Appy brought up Pelham students when mentioning the expanded preK at Crocker Farm? Really? Don't Pelham now have its own preK program?

Anonymous said...

Yes, 5:46, you are.

Anonymous said...

anon@11:43 You are mistaken. Pelham elementary is its own district (who shares our SI and admin, at a small cost through Union 26 (?#)). But students in Amherst and Pelham elementary schools do not share any resources and budgets are completely separate (or are supposed to be w the exception of the small cost share paid by Pelham for the SI and central office). Amherst students 'choice' into Pelham and visa versa, just like 'choicing' into any other school outside their district. That should also apply to the Preschool that is supported in the Amherst elementary school budget.

Anonymous said...

anon@11:43 you do bring up a point if your info is accurate- why are kids from Hadley and Belchertown in our preschool? Why would we need to expand our preschool if we already can't fill the seats with Amherst kids w needs? Something is not right here. What is really needed is expanded hours, that will bring in kids from family with needs. Ever talked about? I haven't heard Ms Appy discuss that...

Anonymous said...

anon@ 11:43: "The Amherst Early Education Center only accepts children whose families are residents of Amherst or Pelham" from the posted info at CF website---
http://cf.arps.org/UserFiles/Servers/Server_927419/File/PreK/Application%20Letter%20Revised%20Feb%202015.pdf

Anonymous said...

All those complaining, it was just too much money. Steel buildings with insulation on a slab and you have a public building, cheap, big ready to go.

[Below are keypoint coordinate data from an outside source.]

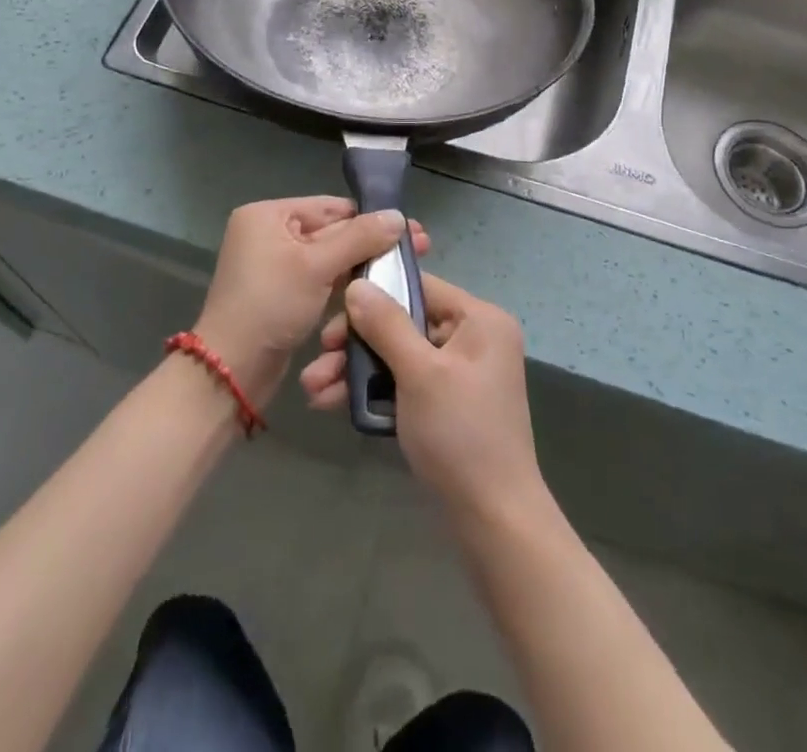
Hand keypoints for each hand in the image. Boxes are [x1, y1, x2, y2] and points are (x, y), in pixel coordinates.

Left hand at [195, 197, 430, 410]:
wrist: (232, 370)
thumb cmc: (270, 305)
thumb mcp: (317, 266)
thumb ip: (359, 238)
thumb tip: (399, 215)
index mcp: (268, 215)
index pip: (331, 207)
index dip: (372, 218)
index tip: (411, 229)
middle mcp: (269, 233)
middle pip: (332, 231)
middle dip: (372, 242)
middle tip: (420, 247)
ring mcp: (275, 265)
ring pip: (329, 258)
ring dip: (363, 264)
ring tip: (406, 268)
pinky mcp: (283, 293)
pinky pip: (320, 279)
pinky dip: (345, 283)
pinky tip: (378, 286)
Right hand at [300, 272, 545, 522]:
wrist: (494, 521)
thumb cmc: (460, 435)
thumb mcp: (419, 373)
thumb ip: (386, 325)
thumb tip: (357, 284)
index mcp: (479, 319)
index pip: (420, 287)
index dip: (375, 296)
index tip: (333, 317)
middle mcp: (473, 338)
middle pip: (404, 323)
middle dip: (356, 344)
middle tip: (318, 361)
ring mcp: (460, 373)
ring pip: (398, 356)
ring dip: (356, 371)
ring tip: (312, 390)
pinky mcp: (447, 404)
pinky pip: (405, 383)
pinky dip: (374, 392)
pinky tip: (333, 404)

Add some walls, teachers and desks and it is a school.

Add garage doors, a mechanic, a plow and you have a dpw.

Add shelves, books and tables and it is a library.

Make a very big building and do all three. Build it for a couple million and move on. The rest of this is just a proposal for special interest theft, in fact even my steel building is.

Anonymous said...

The preschool program housed at Crocker Farm is an inclusion preschool program- it would be open to students with special needs first (including Pelham) and then tuitioned peers from Amherst. The Pelham preschool program is not an inclusion program so choice students who pay tuition may be the majority of students here.

Anonymous said...

This whole measure would have passed if they hadn't moved for the grade configuration and had a traffic plan in place. The former's admin attitude with not listening to parents and teachers has left us all with a very sour taste.

Anonymous said...

anon@10:38 how does the Town of Pelham pay into the Amherst Elementary school budget for the cost of those Pelham kids with special needs? Is there a formula somewhere? How was this agreement reached? You seem knowledgeable.

Anonymous said...

I have heard from reliable sources that the Preshool is having trouble filling it's non-special needs slots...

Anonymous said...

I have heard similarly (and the mcas DOE site confirms) that seats are not full in the preschool. Suggests that Ms Appy was just pandering to the kind hearted at TM. I don't believe a single word out of that woman's mouth...the end justifies the means (it seems)

Anonymous said...

I hope Jan gets here soon. Isn't Ma Appy's term done,in January 2017? I hope she just moves on everyone else that follows her is,just a brain washed puppet. Appy's professional skills were put to good use in brain washing some of the SC members ! If she leaves the poison leaves with her giving us a true real new start maybe our SC will become more successful at accomplishing things instead of acting like the congress of our country drawn on party lines.

Dr. Ed said...

"I have heard from reliable sources that the Preshool is having trouble filling it's non-special needs slots..."

As non-special needs children (by definition) have very different developmental needs, particularly at this age, I can't imagine why.....

"Suggests that Ms Appy was just pandering to the kind hearted at TM. I don't believe a single word out of that woman's mouth...the end justifies the means (it seems)"

The woman is a Practicing Psychologist which means she's both allowed to lie and to prevent access to facts that would contradict her lies. Society licenses her to deceive us "for our own good."